### Work order
The records that follow should be returned exactly, pictures excluded.

--- Records for processing Enclosed Below ---

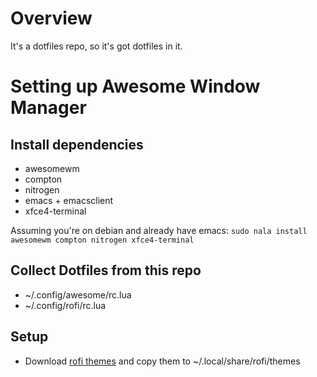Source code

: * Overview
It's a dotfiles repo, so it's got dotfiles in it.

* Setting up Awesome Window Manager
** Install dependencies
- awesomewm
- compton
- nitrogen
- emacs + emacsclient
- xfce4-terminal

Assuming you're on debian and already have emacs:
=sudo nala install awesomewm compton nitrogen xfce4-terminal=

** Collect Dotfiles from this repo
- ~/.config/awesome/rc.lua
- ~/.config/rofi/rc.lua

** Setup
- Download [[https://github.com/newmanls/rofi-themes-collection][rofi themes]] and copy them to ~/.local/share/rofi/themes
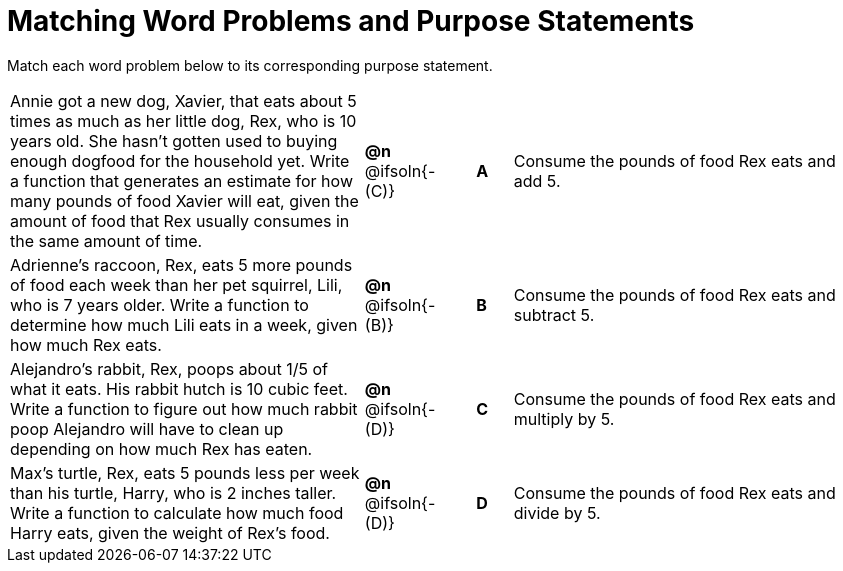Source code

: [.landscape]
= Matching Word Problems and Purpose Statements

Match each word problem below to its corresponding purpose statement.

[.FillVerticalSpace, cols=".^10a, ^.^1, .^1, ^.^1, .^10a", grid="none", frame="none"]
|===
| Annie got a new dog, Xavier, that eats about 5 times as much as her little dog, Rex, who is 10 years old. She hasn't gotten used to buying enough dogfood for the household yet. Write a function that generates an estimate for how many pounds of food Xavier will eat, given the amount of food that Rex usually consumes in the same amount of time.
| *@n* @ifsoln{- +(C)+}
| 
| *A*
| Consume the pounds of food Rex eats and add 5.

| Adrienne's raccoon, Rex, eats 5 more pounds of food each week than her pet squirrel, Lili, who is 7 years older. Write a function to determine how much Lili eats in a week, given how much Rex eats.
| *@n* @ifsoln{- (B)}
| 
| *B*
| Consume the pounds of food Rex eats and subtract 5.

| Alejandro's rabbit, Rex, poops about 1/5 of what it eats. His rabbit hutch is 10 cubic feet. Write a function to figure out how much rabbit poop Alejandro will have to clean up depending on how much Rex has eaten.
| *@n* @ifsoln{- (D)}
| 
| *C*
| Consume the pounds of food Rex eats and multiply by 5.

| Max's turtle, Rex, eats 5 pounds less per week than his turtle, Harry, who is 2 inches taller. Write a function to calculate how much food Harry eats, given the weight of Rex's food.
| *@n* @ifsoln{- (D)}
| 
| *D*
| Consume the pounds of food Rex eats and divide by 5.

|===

--- End of Enclosed Records for processing ---

### Solution to this problem
Source code

: * Overview
It's a dotfiles repo, so it's got dotfiles in it.

* Setting up Awesome Window Manager
** Install dependencies
- awesomewm
- compton
- nitrogen
- emacs + emacsclient
- xfce4-terminal

Assuming you're on debian and already have emacs:
=sudo nala install awesomewm compton nitrogen xfce4-terminal=

** Collect Dotfiles from this repo
- ~/.config/awesome/rc.lua
- ~/.config/rofi/rc.lua

** Setup
- Download [[https://github.com/newmanls/rofi-themes-collection][rofi themes]] and copy them to ~/.local/share/rofi/themes
Source code

: [.landscape]
= Matching Word Problems and Purpose Statements

Match each word problem below to its corresponding purpose statement.

[.FillVerticalSpace, cols=".^10a, ^.^1, .^1, ^.^1, .^10a", grid="none", frame="none"]
|===
| Annie got a new dog, Xavier, that eats about 5 times as much as her little dog, Rex, who is 10 years old. She hasn't gotten used to buying enough dogfood for the household yet. Write a function that generates an estimate for how many pounds of food Xavier will eat, given the amount of food that Rex usually consumes in the same amount of time.
| *@n* @ifsoln{- +(C)+}
| 
| *A*
| Consume the pounds of food Rex eats and add 5.

| Adrienne's raccoon, Rex, eats 5 more pounds of food each week than her pet squirrel, Lili, who is 7 years older. Write a function to determine how much Lili eats in a week, given how much Rex eats.
| *@n* @ifsoln{- (B)}
| 
| *B*
| Consume the pounds of food Rex eats and subtract 5.

| Alejandro's rabbit, Rex, poops about 1/5 of what it eats. His rabbit hutch is 10 cubic feet. Write a function to figure out how much rabbit poop Alejandro will have to clean up depending on how much Rex has eaten.
| *@n* @ifsoln{- (D)}
| 
| *C*
| Consume the pounds of food Rex eats and multiply by 5.

| Max's turtle, Rex, eats 5 pounds less per week than his turtle, Harry, who is 2 inches taller. Write a function to calculate how much food Harry eats, given the weight of Rex's food.
| *@n* @ifsoln{- (D)}
| 
| *D*
| Consume the pounds of food Rex eats and divide by 5.

|===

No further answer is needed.